Because the preview is at its own origin root, the upstream's root-absolute asset URLs resolve back into the preview proxy and forward correctly. Cross-origin framing is fine: X-Frame-Options / frame-ancestors are enforced on the framed (child) response, and the proxy strips them on every response, so the chat UI can frame the preview origin.

Mechanics

  • Port: web_ui_preview_port <slug> — deterministic per-slug, range 8700..9199 (8700 + cksum%500), clear of the ttyd range (7681..8679), the host proxy (8090), Shopify dev (9292), and common dev ports. Same slug → same port across re-runs.
  • Flag: boring-ui-backend --preview-port <n>. The listener starts only when both --preview-url and a non-zero --preview-port are set. A bind failure (port collision) logs a warning and disables the preview — it does not take down the chat UI.
  • Handler: newPreviewProxyHandler (in preview.go) — root-mounted, no prefix stripping, query string preserved, WebSocket upgrade preserved (Shopify theme hot-reload, Vite/Next HMR).
  • Header display vs. iframe target: the header strip's URL text + open-in-new-tab link use the upstream URL (so the user sees/opens the real dev server in a clean top-level tab, which isn't subject to X-Frame-Options); the iframe src is the preview-proxy origin.
  • The /preview/* sub-path route on the backend mux is removed.

Consequences

  • Address bar can't read the iframe location directly.
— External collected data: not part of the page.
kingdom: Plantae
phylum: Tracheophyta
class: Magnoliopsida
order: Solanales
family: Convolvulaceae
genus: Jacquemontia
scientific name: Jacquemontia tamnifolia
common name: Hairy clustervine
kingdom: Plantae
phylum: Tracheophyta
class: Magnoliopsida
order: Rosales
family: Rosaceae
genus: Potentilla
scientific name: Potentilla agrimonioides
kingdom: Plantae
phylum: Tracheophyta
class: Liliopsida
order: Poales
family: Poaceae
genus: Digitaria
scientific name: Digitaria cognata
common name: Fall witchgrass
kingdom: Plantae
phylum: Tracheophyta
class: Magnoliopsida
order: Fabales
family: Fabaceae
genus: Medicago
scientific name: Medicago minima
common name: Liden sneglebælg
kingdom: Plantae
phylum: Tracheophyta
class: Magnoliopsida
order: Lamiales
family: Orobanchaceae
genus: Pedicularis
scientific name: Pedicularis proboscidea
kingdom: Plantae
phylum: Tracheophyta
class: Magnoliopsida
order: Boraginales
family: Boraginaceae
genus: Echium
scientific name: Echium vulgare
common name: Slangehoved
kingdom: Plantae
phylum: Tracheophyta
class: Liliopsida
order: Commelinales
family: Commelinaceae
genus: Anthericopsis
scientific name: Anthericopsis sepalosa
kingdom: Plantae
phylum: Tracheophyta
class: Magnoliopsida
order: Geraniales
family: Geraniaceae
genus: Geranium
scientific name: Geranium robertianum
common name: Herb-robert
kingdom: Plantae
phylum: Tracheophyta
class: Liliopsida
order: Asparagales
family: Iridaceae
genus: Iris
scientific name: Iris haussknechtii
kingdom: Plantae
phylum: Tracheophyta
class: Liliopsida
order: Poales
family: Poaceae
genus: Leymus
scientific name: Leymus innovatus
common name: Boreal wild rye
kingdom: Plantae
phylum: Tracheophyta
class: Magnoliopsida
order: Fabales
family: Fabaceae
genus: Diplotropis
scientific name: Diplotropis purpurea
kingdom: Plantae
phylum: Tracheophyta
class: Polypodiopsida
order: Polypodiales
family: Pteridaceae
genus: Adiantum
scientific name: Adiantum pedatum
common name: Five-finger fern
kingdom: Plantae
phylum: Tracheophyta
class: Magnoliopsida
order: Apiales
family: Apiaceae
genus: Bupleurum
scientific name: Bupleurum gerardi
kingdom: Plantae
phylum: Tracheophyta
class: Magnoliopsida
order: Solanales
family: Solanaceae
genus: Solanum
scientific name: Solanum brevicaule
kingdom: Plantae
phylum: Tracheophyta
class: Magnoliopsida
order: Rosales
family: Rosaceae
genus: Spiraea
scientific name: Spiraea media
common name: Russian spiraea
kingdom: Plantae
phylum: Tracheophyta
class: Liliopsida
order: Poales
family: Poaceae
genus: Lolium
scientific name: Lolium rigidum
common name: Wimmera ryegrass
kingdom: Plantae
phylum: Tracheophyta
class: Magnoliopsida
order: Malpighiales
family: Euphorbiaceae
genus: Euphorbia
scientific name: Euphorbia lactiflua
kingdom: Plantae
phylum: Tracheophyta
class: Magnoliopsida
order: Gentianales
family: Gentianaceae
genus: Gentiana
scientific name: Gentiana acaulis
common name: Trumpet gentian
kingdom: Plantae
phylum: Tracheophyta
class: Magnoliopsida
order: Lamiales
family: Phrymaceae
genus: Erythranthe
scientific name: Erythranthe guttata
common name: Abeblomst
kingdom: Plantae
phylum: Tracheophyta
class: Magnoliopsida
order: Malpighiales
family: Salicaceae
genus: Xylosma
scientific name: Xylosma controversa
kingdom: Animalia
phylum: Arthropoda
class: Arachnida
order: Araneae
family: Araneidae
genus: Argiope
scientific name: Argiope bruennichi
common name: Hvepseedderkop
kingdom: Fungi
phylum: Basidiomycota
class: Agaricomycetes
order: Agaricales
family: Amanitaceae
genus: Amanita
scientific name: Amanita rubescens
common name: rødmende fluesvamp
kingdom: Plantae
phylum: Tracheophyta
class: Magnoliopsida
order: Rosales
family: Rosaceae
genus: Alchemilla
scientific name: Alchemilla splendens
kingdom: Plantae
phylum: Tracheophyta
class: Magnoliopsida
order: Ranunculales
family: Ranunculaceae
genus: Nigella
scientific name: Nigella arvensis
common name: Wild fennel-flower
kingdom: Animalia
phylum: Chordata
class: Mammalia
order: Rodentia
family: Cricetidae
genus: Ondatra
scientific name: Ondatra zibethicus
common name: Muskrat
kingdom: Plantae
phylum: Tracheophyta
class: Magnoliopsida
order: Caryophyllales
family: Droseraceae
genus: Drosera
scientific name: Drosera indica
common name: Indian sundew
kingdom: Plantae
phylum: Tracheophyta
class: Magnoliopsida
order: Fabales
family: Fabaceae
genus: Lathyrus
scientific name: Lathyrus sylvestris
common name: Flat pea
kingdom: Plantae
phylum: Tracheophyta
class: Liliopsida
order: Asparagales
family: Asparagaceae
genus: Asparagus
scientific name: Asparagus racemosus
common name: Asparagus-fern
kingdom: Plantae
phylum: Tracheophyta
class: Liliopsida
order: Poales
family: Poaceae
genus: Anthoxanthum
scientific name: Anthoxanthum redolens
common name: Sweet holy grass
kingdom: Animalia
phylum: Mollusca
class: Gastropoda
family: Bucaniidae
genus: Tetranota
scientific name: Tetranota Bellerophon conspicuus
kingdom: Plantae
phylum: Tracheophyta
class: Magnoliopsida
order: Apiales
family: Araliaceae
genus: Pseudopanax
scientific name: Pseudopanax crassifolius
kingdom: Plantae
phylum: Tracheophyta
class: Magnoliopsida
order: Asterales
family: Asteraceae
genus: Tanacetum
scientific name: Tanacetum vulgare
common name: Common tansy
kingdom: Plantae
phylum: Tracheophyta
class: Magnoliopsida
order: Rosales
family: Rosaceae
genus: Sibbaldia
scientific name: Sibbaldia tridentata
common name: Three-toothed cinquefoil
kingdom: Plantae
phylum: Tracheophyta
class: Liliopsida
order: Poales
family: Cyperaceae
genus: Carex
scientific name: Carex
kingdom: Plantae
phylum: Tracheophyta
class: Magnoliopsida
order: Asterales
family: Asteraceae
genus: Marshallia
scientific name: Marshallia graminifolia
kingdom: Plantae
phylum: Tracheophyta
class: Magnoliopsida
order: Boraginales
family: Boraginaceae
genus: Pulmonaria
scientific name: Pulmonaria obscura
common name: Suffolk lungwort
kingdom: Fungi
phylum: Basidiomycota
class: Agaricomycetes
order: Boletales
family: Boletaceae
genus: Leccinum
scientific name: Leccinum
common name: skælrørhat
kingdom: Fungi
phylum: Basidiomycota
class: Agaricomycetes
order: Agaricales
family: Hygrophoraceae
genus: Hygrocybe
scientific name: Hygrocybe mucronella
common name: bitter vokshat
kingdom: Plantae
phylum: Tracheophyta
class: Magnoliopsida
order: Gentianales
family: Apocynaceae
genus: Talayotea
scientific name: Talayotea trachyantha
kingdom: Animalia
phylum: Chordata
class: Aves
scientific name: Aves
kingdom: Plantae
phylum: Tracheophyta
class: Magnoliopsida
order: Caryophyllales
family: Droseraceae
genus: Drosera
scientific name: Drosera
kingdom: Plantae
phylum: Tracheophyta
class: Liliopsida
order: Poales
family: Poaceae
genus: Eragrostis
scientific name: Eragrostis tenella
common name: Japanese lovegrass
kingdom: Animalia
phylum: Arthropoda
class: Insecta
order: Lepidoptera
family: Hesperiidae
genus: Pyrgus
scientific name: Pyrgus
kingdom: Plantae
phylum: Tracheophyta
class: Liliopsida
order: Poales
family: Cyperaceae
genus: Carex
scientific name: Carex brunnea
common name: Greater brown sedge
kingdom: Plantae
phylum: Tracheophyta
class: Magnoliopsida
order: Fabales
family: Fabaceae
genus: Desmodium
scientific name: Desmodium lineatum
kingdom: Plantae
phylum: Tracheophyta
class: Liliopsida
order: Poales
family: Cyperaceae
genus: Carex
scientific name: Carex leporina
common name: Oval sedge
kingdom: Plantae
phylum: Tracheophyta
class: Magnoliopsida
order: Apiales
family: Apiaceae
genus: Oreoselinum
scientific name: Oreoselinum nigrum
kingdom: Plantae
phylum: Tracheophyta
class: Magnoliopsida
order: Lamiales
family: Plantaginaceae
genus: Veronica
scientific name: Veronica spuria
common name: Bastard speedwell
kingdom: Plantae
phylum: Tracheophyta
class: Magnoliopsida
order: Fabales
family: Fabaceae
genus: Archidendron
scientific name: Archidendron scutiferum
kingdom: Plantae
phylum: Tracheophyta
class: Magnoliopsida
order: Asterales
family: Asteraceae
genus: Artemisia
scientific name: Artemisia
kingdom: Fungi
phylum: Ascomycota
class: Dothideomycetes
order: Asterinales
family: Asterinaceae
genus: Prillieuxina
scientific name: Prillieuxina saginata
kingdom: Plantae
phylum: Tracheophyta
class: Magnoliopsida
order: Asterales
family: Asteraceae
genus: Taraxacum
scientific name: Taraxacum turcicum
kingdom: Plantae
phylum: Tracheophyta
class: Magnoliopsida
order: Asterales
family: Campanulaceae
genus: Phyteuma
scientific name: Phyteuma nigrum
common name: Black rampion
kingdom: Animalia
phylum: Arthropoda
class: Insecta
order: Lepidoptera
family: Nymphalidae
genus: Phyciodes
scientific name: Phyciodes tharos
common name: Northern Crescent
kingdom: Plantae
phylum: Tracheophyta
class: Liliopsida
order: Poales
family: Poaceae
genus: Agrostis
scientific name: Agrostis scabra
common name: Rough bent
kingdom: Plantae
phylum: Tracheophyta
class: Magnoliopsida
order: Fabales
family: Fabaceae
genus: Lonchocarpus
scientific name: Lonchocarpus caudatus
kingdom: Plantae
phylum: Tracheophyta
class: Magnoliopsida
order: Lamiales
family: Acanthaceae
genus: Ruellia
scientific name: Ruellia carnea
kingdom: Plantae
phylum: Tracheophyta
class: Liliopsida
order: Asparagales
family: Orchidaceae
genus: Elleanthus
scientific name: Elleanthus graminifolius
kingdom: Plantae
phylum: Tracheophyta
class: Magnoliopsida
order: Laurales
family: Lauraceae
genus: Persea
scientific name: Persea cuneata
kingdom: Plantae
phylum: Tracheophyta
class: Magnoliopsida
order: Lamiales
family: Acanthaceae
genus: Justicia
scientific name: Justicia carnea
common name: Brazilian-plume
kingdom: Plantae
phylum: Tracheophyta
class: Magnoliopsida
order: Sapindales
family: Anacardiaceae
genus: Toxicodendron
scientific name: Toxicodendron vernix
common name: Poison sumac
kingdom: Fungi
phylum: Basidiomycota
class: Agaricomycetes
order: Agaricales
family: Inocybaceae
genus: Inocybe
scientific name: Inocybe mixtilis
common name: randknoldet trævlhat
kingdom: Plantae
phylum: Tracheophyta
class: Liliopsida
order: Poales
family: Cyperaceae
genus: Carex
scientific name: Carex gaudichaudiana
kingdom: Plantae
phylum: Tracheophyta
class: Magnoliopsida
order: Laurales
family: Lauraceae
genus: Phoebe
Because the preview is now cross-origin, the chat UI can't read iframe.contentWindow.location to show "what page am I on." Resolved by injecting a tiny same-origin script (/__boring_nav.js, served from the preview origin so it satisfies a script-src 'self' CSP) into proxied HTML responses; it postMessages the current path to the chat UI. The script reports only from the top preview frame (window.parent === window.top), so the upstream's own nested iframes (Shopify web-pixel sandboxes) don't pollute the bar — the discriminator that a pure server-side detector lacks. To inject without decompressing, the proxy strips Accept-Encoding outbound (the Go transport then transparently decompresses); for non-Shopify upstreams it also appends 'self' to any existing script-src. Server-side detection via Sec-Fetch-Dest was rejected: nested sub-iframe navigations are indistinguishable from top-frame navigations at the proxy.
  • Cross-origin cookies. The preview iframe is now a different origin from the chat UI. Upstream cookies with SameSite=Lax/Strict (Shopify's _shopify_* are Lax) are not sent on cross-site iframe subrequests, so cart/session state inside the preview may not fully persist across in-iframe navigations. Acceptable for a visual dev preview, and unavoidable: the same-origin approach is fundamentally incompatible with root-absolute upstream URLs. Protocol-relative externals (//cdn.shopify.com/...) load from the real CDN directly.
  • Host-backend assumption. The preview listener binds 127.0.0.1:<port> on the host where the backend runs (current web_ui_backend_start behavior), so the browser reaches it directly. If the backend is ever moved in-container, that port must be published to the host.
  • Retained from ARD-0031: the header-strip is still a local-dev-only safety boundary — the user iframes their own dev server; do not copy stripFrameBlockingHeaders into a production-facing proxy (it re-enables clickjacking).

Alternatives rejected

  • Rewrite upstream HTML/JS to inject the prefix. Infeasible for modern JS apps — root-absolute URLs are also constructed at runtime (ESM imports, web-pixel sandboxes, fetch). The dedicated origin obviates rewriting entirely.
  • <base href> in the proxied HTML. Does not affect root-absolute URLs; only relative ones.
  • Iframe :9292 directly. Blocked: :9292 sends X-Frame-Options: DENY.